Fair Division with Soft Conflicts
New algorithm finds envy-free allocations with minimal conflicts in linear time for any constant number of agents.
Researchers Hirotaka Yoneda and Masataka Yoneda have published a breakthrough paper titled 'Fair Division with Soft Conflicts' on arXiv, introducing a novel algorithmic solution to a complex resource allocation problem. The paper addresses how to fairly divide indivisible goods when there are 'soft' conflicts between items—represented as edges in a graph—where assigning conflicting goods to the same agent is allowed but undesirable. Their key contribution is a linear-time algorithm that, for any constant number of agents with general additive valuations, finds an allocation that is envy-free up to one good (EF1) while bounding the number of conflict violations. This solves a significant theoretical challenge in computational fair division, providing both efficiency and fairness guarantees where previous approaches struggled.

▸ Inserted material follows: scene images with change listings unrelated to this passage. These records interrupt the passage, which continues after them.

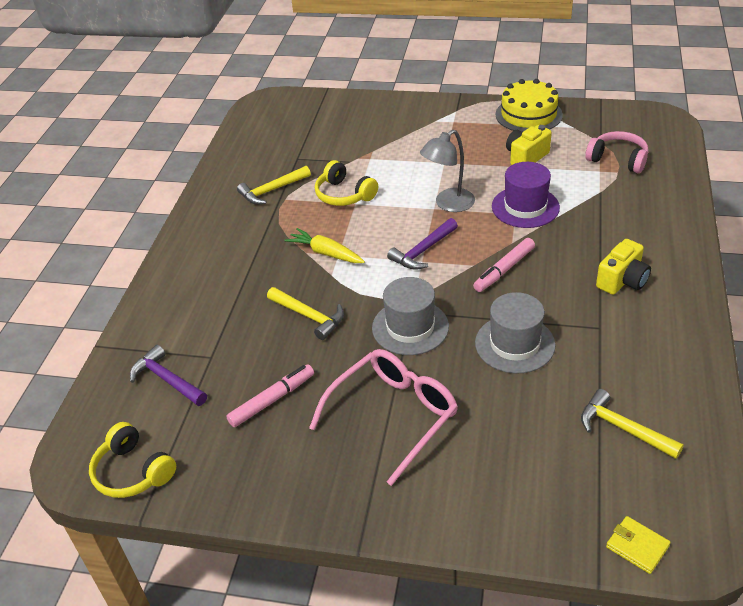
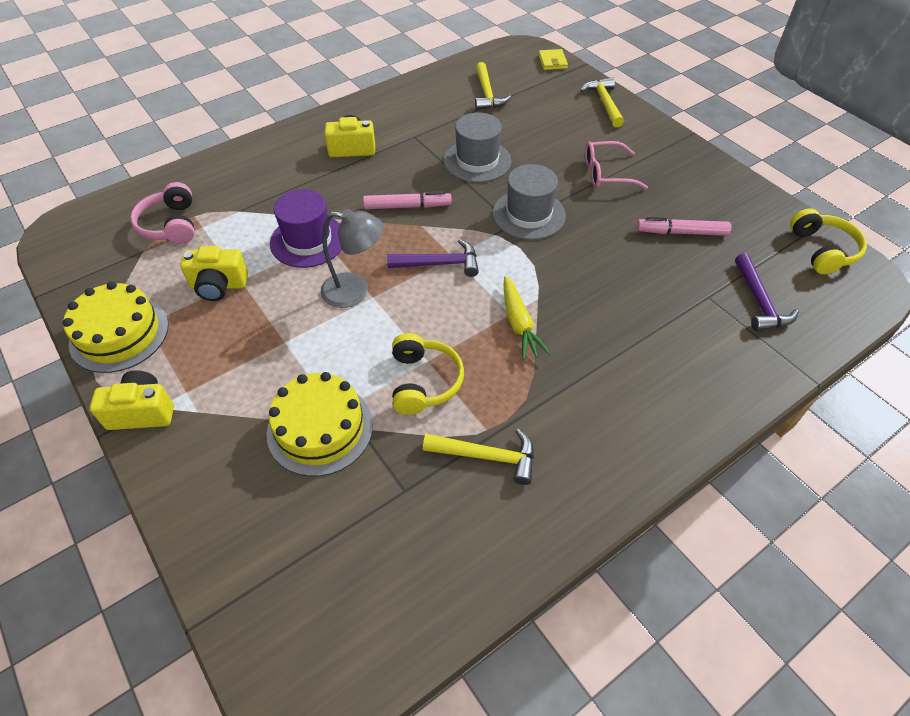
camera: 140 degrees left, 10 degrees up
yellow hammer [267,287,344,340] -> yellow hammer moved to [580,77,624,128]
pink glasses [309,349,458,486] -> pink glasses [585,141,648,189], size x0.64
none -> yellow camera [90,370,174,430]
none -> yellow cake [267,372,373,477]

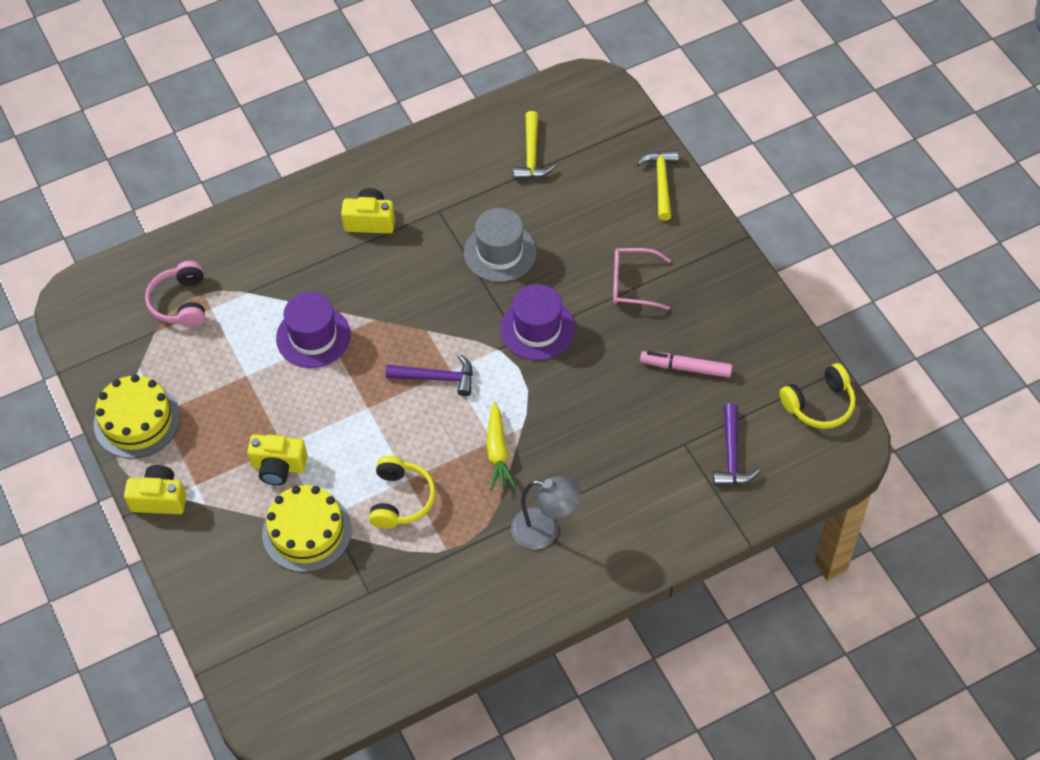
camera: 10 degrees right, 5 degrees up
yellow camera [180,246,248,301] -> yellow camera moved to [247,434,307,485]
grey lamp [320,209,384,308] -> grey lamp moved to [511,476,581,550]
pink marker [363,191,452,209] -> none
yellow hammer [423,429,534,485] -> none
grey hat [493,164,566,240] -> purple hat [500,284,575,360]
yellow wallet [538,49,568,70] -> none
yellow headphones [790,208,867,274] -> yellow headphones turned 60 degrees clockwise [780,363,856,429]

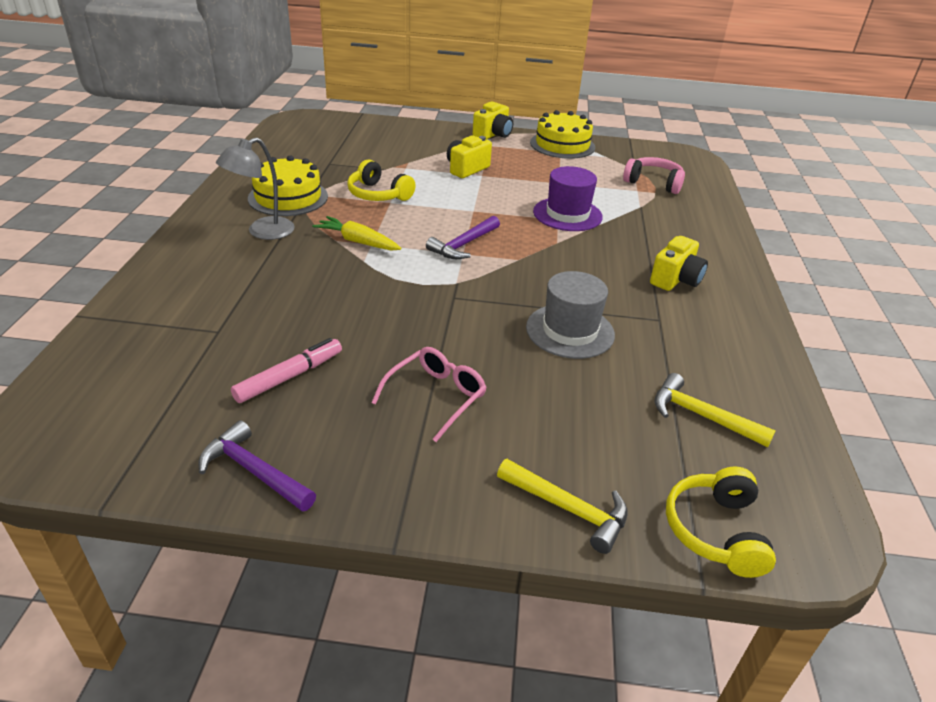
camera: 120 degrees right, 20 degrees down
yellow cake [262,485,352,573] -> yellow cake moved to [248,155,328,216]
purple hat [500,284,575,360] -> none
purple hammer [713,403,760,485] -> purple hammer moved to [199,420,316,512]
yellow headphones [780,363,856,429] -> yellow headphones moved to [666,467,776,578]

Technically, the algorithm achieves at most |E|/n + O(|E|^{1-1/(2n-2)}) violations, with the leading term |E|/n matching the worst-case lower bound. The researchers employ an innovative approach combining Biswas & Barman's (2018) algorithm for fair division with cardinality constraints with a new geometric 'closest points' argument. For the simpler case of identical additive valuations, they also present a straightforward round-robin-based algorithm that guarantees EF1 with at most |E|/n violations. This work advances the theoretical foundations of fair allocation with constraints and has immediate implications for practical applications requiring both fairness and conflict minimization in resource distribution systems.
- Linear-time algorithm finds EF1 allocations with bounded conflict violations for any constant number of agents
- Achieves at most |E|/n + O(|E|^{1-1/(2n-2)}) violations, matching worst-case lower bound for general additive valuations
- Uses novel combination of cardinality constraint algorithms and geometric 'closest points' arguments
Why It Matters
Provides efficient, provably fair solutions for real-world resource allocation problems with constraints, from task assignment to asset division.